Le Parisien, qui a été probablement le premier à annoncer la bonne nouvelle dans cet article, écrit d’ailleurs : « Le ministère de la Culture a demandé [au propriétaire] son accord, condition sine qua non du classement au titre des Monuments historiques. "Il a accepté l’inscription, ce qu’il aurait pu refuser" se réjouit de son côté François Vauglin ». Cela montre la grande confusion qui règne dans l’esprit du public (et manifestement aussi des édiles, voire du ministère de la Culture, ce qui est plus gênant) sur les notions d’inscription et de classement.
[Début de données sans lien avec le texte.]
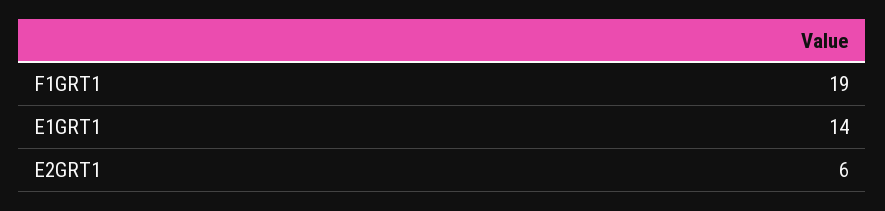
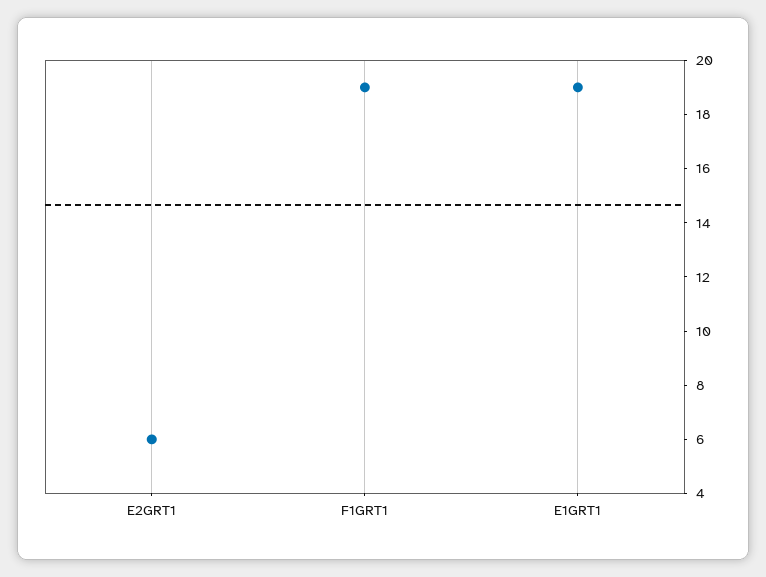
  {
    "F1GRT1": 19,
-   "E1GRT1": 14,
+   "E1GRT1": 19,
    "E2GRT1": 6
  }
Non, selon la loi, l’inscription - il s’agit bien ici de cela, et non d’un classement - ne peut pas être refusée par la propriétaire, le Code du patrimoine est très clair à ce sujet.
La piscine étant plutôt en bon état, celle-ci a même pu rouvrir au public comme le dit Le Parisien. Oui, les bonnes nouvelles sont rares, et quand il y en a, il faut s’en réjouir.